Audi has done its part for the environment by developing cleaner diesel engines, Mr. Stadler said. "What we should not sacrifice is emotion for our industry, the sex appeal of our industry," he said.

Its other main innovation, which it calls quattro technology, is a prime selling point. At the World Economic Forum conference in Davos, Switzerland, Audi promoted its reputation as a car for treacherous weather by offering a half-day safe-driving course on a field of ice.

As a respite from solving the world's problems, the chief executives and other V.I.P.'s could careen around the track in an Audi A8, the carmaker's top-end sedan. Though it seems like a game of bumper cars for grown-ups, the course has become a staple for the Davos set.

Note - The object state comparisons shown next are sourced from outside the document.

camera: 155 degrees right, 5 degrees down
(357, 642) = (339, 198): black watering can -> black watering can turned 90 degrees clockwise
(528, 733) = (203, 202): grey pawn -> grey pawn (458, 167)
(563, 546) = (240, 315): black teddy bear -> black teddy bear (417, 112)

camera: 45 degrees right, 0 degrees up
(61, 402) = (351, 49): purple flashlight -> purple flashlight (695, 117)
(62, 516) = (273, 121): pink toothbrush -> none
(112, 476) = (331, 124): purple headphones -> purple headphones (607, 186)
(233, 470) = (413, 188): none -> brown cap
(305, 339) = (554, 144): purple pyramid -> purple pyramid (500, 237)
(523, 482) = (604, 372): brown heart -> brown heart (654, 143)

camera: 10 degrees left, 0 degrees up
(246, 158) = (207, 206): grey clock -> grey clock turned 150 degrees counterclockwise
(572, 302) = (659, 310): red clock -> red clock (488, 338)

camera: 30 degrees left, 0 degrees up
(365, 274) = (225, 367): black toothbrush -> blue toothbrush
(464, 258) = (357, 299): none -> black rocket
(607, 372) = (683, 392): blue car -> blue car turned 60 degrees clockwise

On a wintry afternoon at this year's conference, the chief executive of a major American consumer-goods company confided that he drives only A8's at home. Then he got into the one provided by Audi, spun it around in dizzying circles, and climbed out with a look of sheer delight.

Audi's challenge, Mr. Peterson said, is to create that excitement with all of its cars. "People say Audis are stealth cars. They're not head turners," he said. "The R8 will go a long way toward changing that image."

The R8 was designed by Walter Maria de'Silva, who recently left Audi to take over design for all of Volkswagen. Mr. de'Silva is one of several executives who moved to the parent company in a shuffle that began when Audi's well-regarded chief executive, Martin Winterkorn, was named to succeed Volkswagen's ousted boss, Bernd Pischetsrieder, last fall.

The loss of Mr. Winterkorn, Mr. de'Silva and others does constitute a brain drain, Mr. Stadler said, though he said that Audi quickly filled the vacancies. As chief designer, it hired Wolfgang Egger, who, like Mr. de'Silva, came from the Italian carmaker Alfa Romeo.

"We're not facing a heart attack or breakdown," said Mr. Stadler, who had been the chief of finance. "I like to have friends and colleagues at Volkswagen, because it is so much easier."

Audi's ties to Volkswagen are evident in a tour of its assembly plant here. Boxes with parts, stamped with the VW logo, are everywhere. Robert Humig, the manager of assembly for the A3, said the car shared 40 percent of its parts with Volkswagen, as well as a common platform.

Audi's success, Mr. Stadler said, has been to carve out a distinctive identity, while saving money by sharing parts, particularly in areas that are not visible to the driver, like electrical systems.

"The important thing is that your customer feels Audi, feels Volkswagen, or whatever," he said. "But the chips behind that: who cares? They're from Intel."